I had the opportunity to take a class on Agile development recently, Scrum, and it was a fascinating way of doing development. I have been pretty lucky over my career that I have not been dragged through a lot of heavy development processes. Yet, while working on some projects I have experienced the joys of slow processes, excessive meetings, indecisive users, as well as plenty of scope changes. Management would blame us if we didn’t deliver on time something that was completely different than their original program.
Initially while sitting in my class I was thinking that Scrum might be the solution to all those problems.
No specific due date is given for delivering on those features, just a series of releases each with more functionality than the last. There is no real penalty for change, well not for the developer; Perhaps for the product manager depending on the company culture. You even have your own advocate to deal with either incidental or structural problems.
About the time that I was convinced Scrum was the solution to all problems everywhere that I started to have a few doubts. I personally am not a big fan of writing up specifications or user documentation and the people have a tendency to not read it much either. This much unloved type of documentation is however requested by auditors.

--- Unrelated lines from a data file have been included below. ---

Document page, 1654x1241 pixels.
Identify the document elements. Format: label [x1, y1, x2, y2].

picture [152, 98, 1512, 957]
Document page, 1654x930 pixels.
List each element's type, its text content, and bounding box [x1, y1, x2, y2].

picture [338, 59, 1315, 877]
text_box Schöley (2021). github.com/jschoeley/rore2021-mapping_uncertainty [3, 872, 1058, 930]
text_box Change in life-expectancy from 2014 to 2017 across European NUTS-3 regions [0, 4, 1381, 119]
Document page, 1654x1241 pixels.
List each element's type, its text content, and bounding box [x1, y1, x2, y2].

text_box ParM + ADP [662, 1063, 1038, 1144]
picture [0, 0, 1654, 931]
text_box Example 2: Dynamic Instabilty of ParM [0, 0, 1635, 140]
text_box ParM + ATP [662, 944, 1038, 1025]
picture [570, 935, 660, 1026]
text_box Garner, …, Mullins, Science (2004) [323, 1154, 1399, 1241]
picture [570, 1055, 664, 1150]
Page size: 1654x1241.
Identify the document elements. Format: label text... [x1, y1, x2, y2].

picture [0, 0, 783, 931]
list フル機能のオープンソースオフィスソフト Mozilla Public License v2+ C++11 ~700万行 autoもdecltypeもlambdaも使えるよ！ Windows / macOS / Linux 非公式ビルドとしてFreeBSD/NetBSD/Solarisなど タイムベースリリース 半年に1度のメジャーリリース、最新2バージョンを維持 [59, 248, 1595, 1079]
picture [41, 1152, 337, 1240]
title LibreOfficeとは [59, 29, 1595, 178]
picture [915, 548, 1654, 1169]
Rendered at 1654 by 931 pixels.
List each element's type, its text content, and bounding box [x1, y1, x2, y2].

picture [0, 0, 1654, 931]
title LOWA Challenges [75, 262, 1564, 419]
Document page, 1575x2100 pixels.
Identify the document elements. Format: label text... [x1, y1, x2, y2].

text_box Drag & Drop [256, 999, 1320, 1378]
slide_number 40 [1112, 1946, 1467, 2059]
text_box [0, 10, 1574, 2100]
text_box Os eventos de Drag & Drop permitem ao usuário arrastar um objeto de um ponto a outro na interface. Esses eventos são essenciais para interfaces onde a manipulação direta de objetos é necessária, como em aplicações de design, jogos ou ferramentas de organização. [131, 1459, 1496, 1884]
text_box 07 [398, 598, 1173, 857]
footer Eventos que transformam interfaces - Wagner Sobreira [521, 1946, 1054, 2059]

I asked about this in class and oddly enough documentation was not one of the artifacts of the process. Sure, you could define “done” to include this but developers are not natural writers and from a productivity standpoint you would really want them to write code. What about adding a layer around the scrum team of technical writers?
That might be just as bad as not doing scrum in the first place. You will have a constant flow of people waddling over to the developers breaking their concentration.
Then why does Scrum work?
- The developers set their own due dates rather than management
- A product manager is available to answer all questions about the tasks being developed
- The product manager can make decisions regarding the direction of the product
- The number of meetings for the most part are all defined and limited
- The developers are expected to be capable, independent and have courage
- The scrum master is dedicated to eliminating impediments to team progress
- The list of features have been ordered by priority and the important ones should be well defined.
The transparency helps management to realize that with the resources in place some of their requests are not possible.
What development methodology wouldn’t be better with these as preconditions? If you have dedicated group of smart people doing the work who are able to get feedback on their work along with someone fighting to remove difficulties then you will see good results.
Just like all other processes in the world the better your inputs the better your final results. These results could be faster, smaller or less bug laden. I guess this could be summed up with use better staff and try and stay out of their way … well, that’s my thoughts on agile.